La datation des différentes PA des arbres permet facilement de reconstruire l'allure de la cime dans le passé. Comme cela a été montré par Claveau et al. (2002) sur des sapins canadiens, la cime du jeune sapin s’affine avec sa croissance en hauteur et donc sa progression dans la canopée. Une fois la canopée atteinte la cime perd sa forme triangulaire et s'élargir (Figure V-34d).

La dynamique de la cime est directement liée aux trajectoires de croissance de ses branches : la croissance en largeur et en hauteur de la cime se fait surtout dans sa partie haute, les branches âgées de plus de 10 ans ayant une extension annuelle faible (env. 5 cm).

Figure V-37: Conséquences à l'échelle de la cime de la décroissance des longueurs. Sont représentées les longueurs successives des PA du tronc de deux PV2 et d'un PV3 par PV2 pour un adulte (a.) et un jeune arbre (b.). Les courbes sont lissées avec des « local polynomial regression » pour faire ressortir les tendances. La reconstruction des cimes se base sur l'ensemble des mesures faites sur le tronc et les PV2. Chaque enveloppe correspond à l'allure de la cime avec un pas de cinq ans.

iii. Quels indicateurs architecturaux du développement ?

A l'échelle du peuplement, il est souvent difficile d'avoir des critères de développement des arbres qui soient à la fois pertinents et rapides à observer, Nicolini et Chanson (1999) citent notamment la marcescence ou la forme des feuilles comment étant des traits pouvant marquer le développement de certaines espèces. Chez le sapin, seule l'expression de la sexualité est un critère facilement observable du développement de l'arbre. Les connaissances sur le développement architectural du sapin peuvent être simplifiées pour caractériser son développement à partir de la complexité de sa cime.

Comme cela a été montré dans les parties précédentes, le développement du jeune sapin est caractérisé par l'accroissement progressif de la longueur de ses PA. L'accroissement des longueurs est associé à la présence d'axes pseudo-verticillaires voir inter-verticillaires. La présence ou non d'axes PV et IV à certains endroits de la structure est donc un bon indicateur de la longueur de la PA correspondante et par conséquent du stade de développement de l'arbre.
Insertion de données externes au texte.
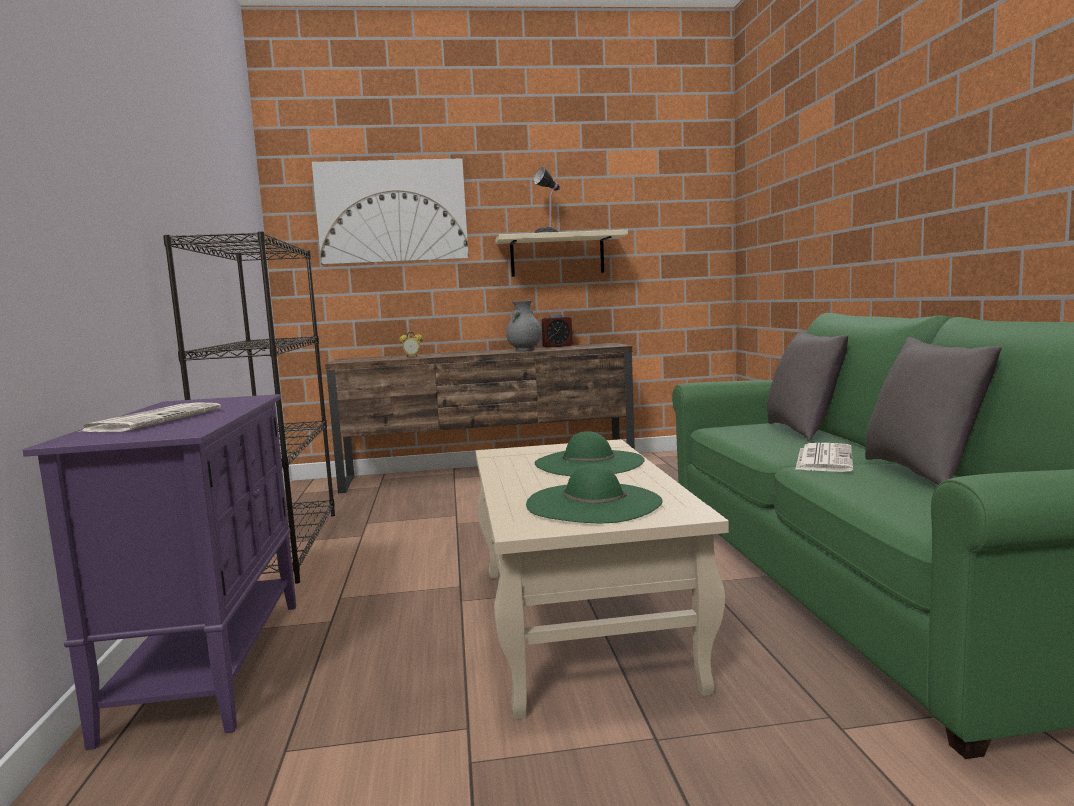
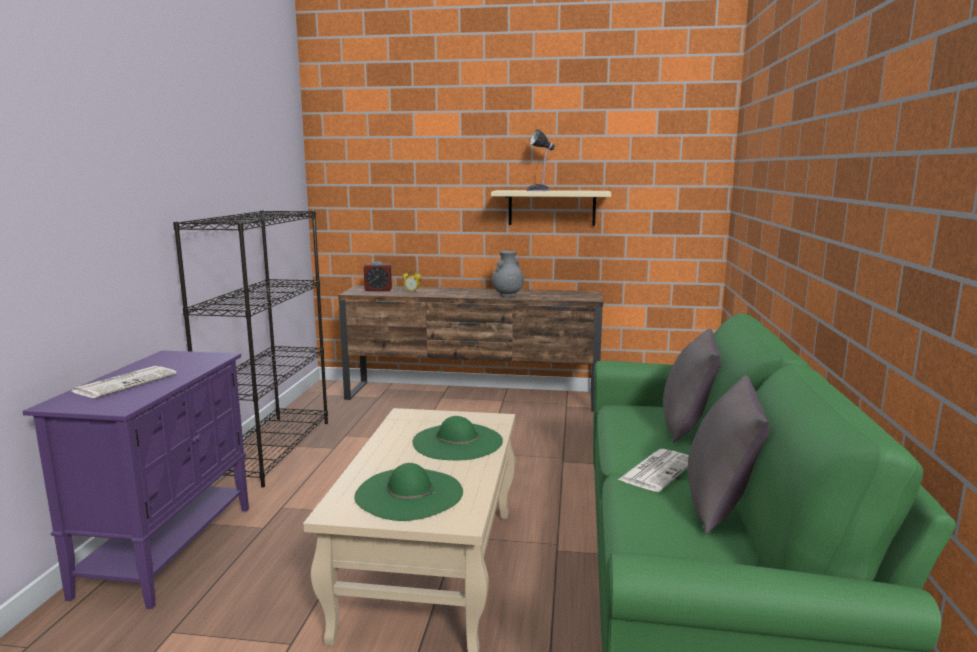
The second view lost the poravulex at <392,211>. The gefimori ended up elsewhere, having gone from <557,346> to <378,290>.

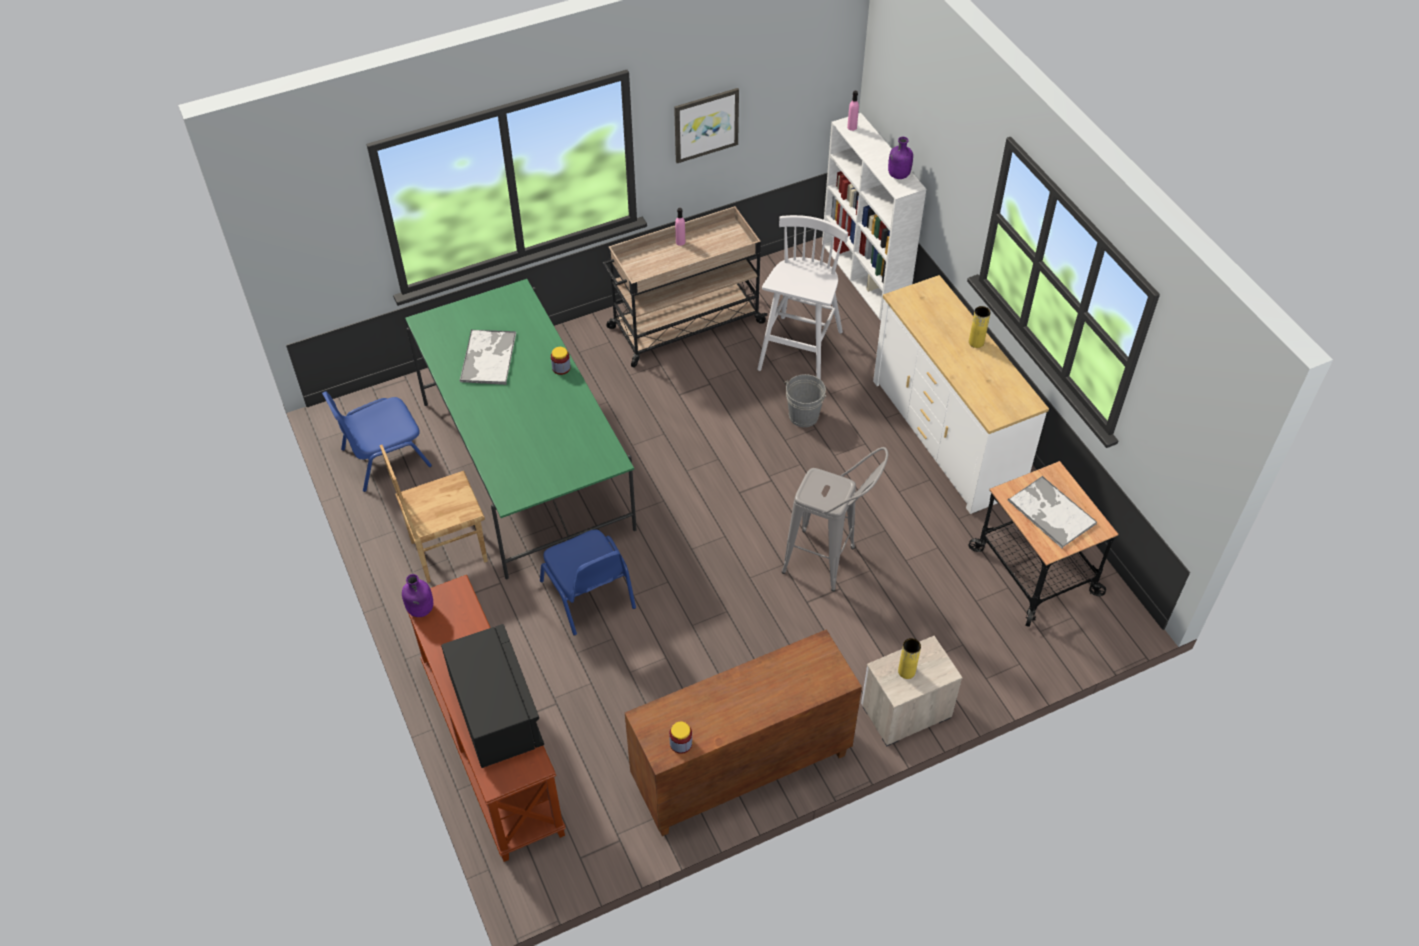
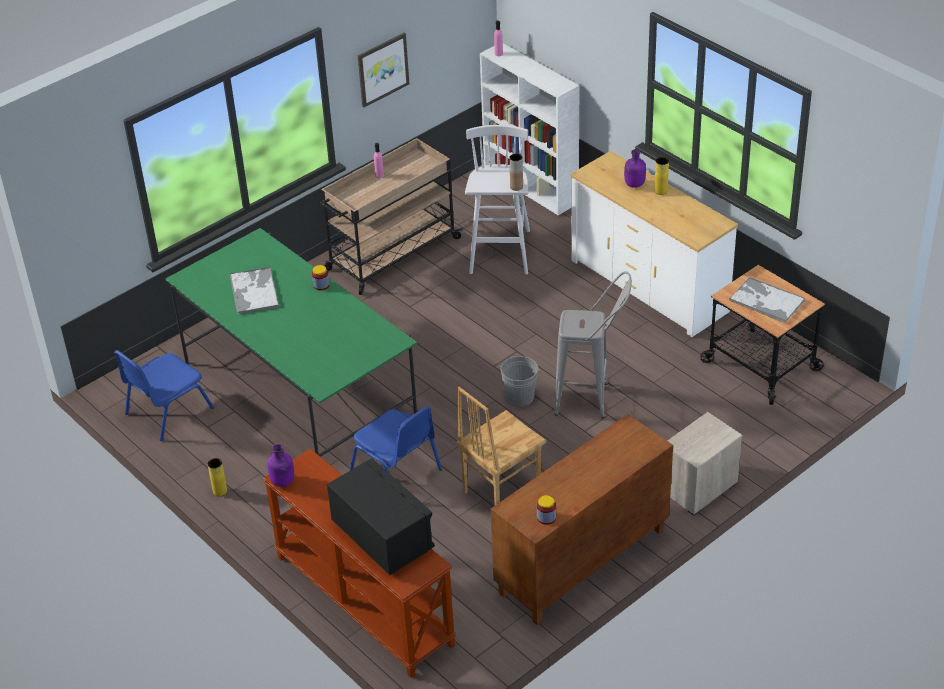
The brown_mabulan ended up elsewhere, having gone from <448,551> to <500,491>. The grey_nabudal ended up elsewhere, having gone from <803,416> to <519,397>. The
Le développement de l'arbre peut être résumé à travers la séquence d'événements morphologiques suivante (les points d'interrogations correspondent à des phénomènes insuffisamment étudiés pour être affirmatif) :

1. tronc seul, 2. présence de PV2, 3. présence de PV3, 4. (?) présence PV4, 5. présence IV3, 6. (?) présence IV2, 7. présence PV5.

Ces critères doivent être observés dans la partie la plus vigoureuse de la cime : son sommet. Ces critères sont donc surtout pertinents pour les arbres de sous-bois dont le sommet reste visible pour l'observateur. La Figure V-38 montre comment ces critères sont liés à des mesures plus quantitatives du développement de l'arbre. La typologie des arbres a été faite sur la présence ou non de PV3 et d'IV3 sur la branche ramifiée la plus haute de l'arbre (i.e. branche de deux ans).

Ce type d'approche peut donc être utile pour estimer de manière rapide le stade de développement des jeunes sapins de sous-bois, cela ayant un intérêt pour l'estimation de la régénération naturelle en sous-bois ou pour sous-échantillonner la population dans le cadre d'une étude scientifique à l'échelle inter-individuelle (Annexe 18.).